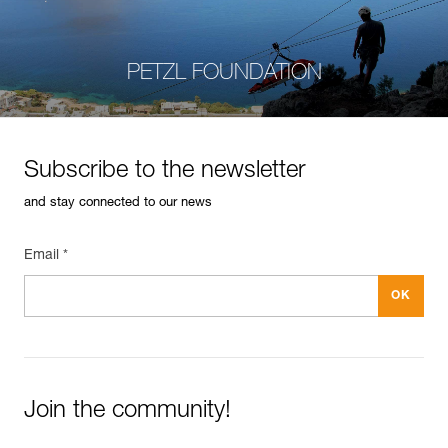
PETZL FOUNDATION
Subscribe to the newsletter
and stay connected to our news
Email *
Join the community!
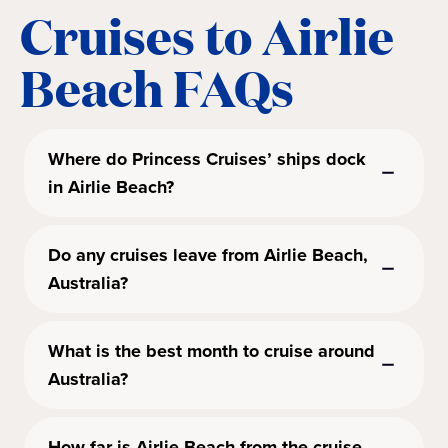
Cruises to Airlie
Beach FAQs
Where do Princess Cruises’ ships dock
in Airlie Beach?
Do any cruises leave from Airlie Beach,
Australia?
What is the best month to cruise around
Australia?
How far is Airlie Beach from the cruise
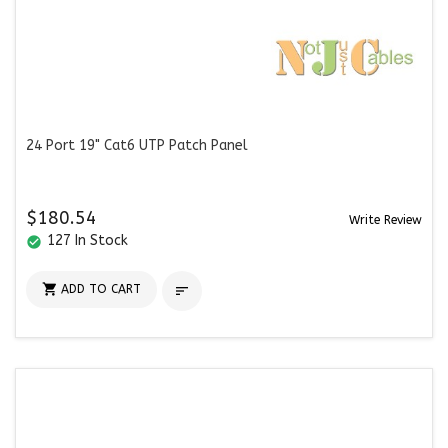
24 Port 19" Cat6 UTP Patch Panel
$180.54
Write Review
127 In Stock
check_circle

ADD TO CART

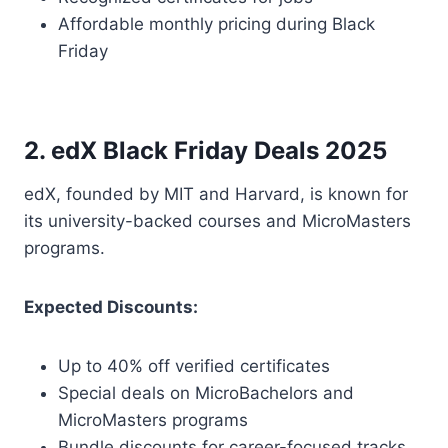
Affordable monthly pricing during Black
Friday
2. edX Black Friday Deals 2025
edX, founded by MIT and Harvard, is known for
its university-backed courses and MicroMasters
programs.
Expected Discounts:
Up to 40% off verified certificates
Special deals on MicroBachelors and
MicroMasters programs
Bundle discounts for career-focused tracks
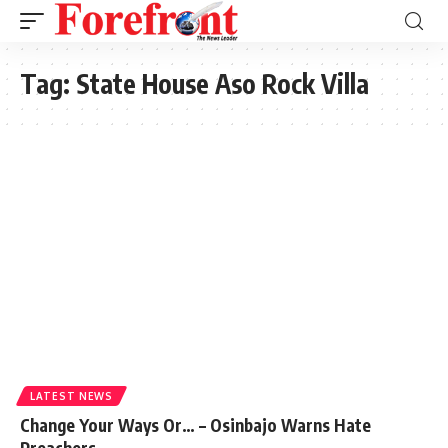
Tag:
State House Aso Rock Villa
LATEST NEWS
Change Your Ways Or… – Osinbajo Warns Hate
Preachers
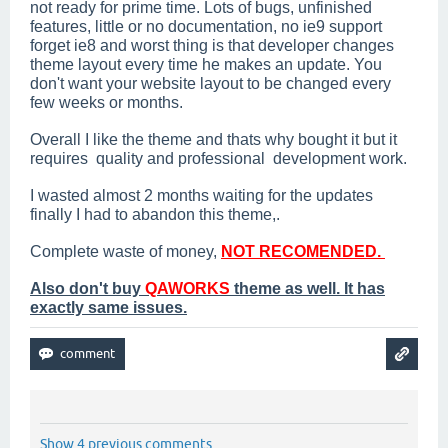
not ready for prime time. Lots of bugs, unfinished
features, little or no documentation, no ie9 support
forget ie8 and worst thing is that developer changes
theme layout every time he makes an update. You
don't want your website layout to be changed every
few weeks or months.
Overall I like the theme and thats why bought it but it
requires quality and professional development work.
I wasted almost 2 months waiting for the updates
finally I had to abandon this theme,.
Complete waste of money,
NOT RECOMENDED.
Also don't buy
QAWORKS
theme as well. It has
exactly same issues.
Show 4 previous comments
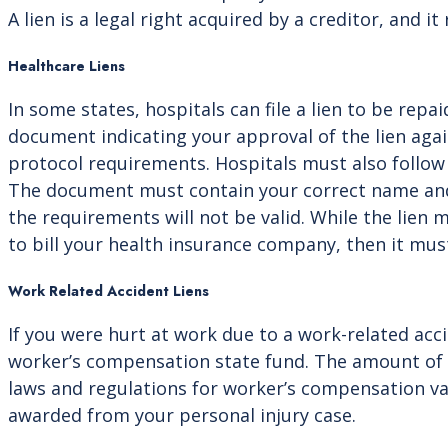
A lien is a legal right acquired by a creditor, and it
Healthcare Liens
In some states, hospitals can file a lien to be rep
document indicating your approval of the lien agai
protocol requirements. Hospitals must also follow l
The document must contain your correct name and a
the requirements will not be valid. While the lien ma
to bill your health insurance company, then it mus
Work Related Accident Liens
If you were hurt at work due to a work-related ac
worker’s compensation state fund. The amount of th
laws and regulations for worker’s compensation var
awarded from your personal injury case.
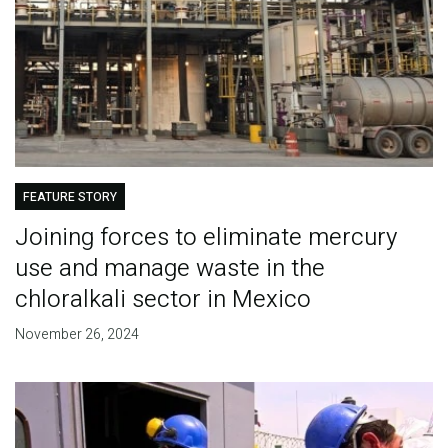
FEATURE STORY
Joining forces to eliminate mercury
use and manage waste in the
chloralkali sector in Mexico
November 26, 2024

...

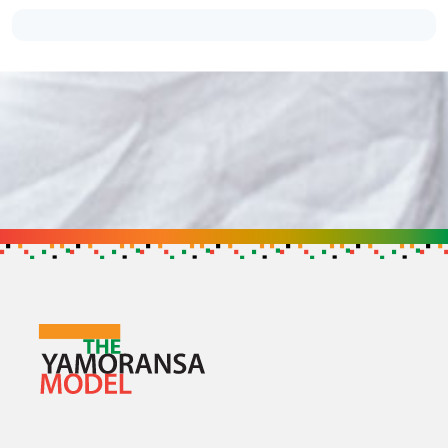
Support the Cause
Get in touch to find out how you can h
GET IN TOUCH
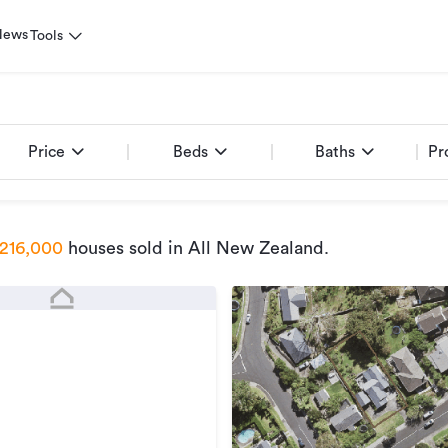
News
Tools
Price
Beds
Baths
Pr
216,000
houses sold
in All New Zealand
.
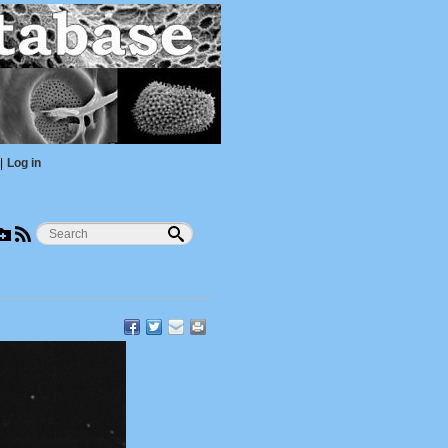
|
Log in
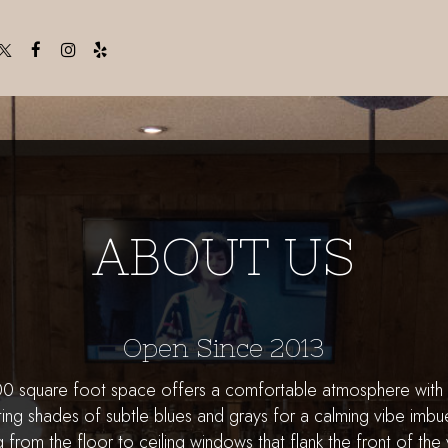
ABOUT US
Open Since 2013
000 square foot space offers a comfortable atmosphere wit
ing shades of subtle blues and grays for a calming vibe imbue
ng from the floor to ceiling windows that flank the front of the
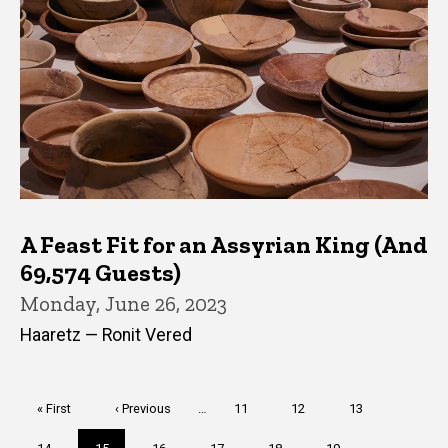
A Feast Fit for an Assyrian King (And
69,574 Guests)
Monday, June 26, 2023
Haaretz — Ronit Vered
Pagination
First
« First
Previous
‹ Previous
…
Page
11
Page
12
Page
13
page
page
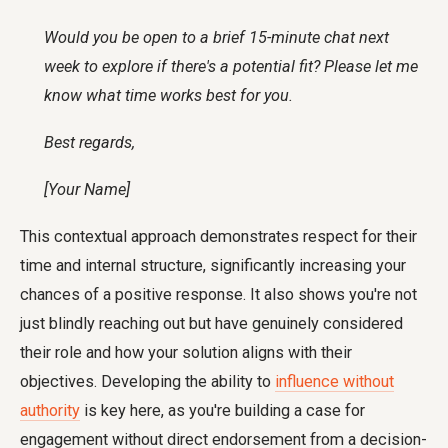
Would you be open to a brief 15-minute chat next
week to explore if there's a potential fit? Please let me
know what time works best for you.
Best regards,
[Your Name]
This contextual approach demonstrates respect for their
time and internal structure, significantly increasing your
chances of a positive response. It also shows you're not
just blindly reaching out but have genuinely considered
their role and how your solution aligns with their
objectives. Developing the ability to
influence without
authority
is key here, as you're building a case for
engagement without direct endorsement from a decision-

...

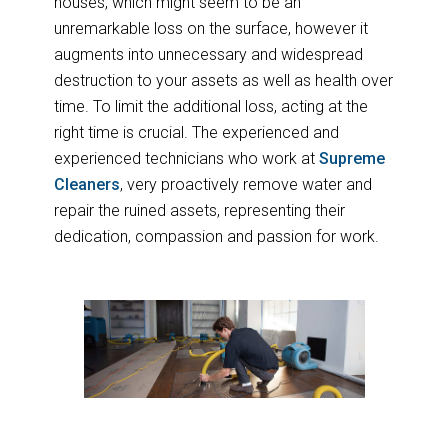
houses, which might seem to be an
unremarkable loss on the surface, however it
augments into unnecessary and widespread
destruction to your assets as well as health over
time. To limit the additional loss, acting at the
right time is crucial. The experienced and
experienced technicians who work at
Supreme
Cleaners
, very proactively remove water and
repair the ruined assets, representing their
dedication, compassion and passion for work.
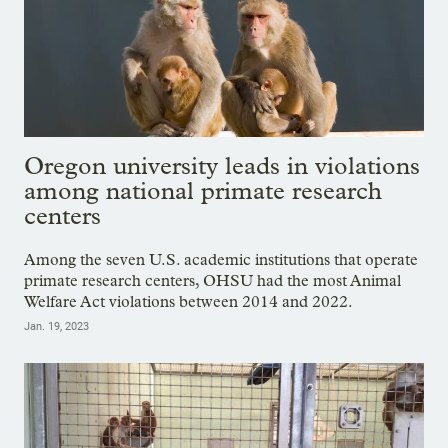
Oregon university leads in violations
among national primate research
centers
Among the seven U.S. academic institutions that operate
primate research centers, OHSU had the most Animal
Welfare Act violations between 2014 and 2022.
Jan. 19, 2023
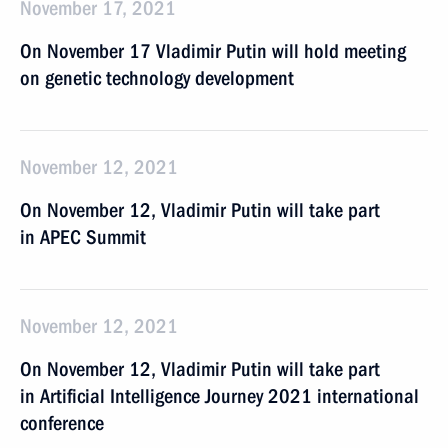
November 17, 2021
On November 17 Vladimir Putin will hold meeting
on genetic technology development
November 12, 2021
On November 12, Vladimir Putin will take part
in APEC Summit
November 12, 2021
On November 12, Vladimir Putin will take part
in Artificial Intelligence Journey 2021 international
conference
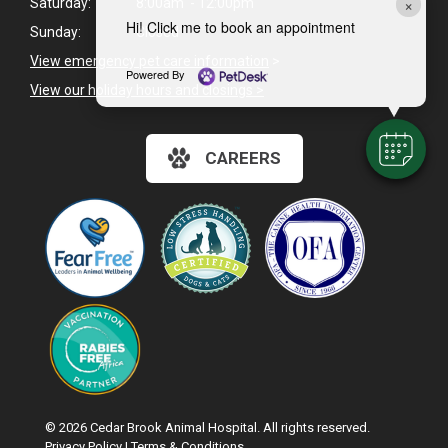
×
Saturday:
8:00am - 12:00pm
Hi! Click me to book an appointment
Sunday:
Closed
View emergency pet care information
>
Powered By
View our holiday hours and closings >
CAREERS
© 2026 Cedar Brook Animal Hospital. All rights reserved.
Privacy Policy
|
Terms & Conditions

__TASK BRIEF__. Show every line of the listing above that contains the string "houses". Case counts.

__OUTPUT OF THE EXERCISE__.
houses sold
houses, which might seem to be an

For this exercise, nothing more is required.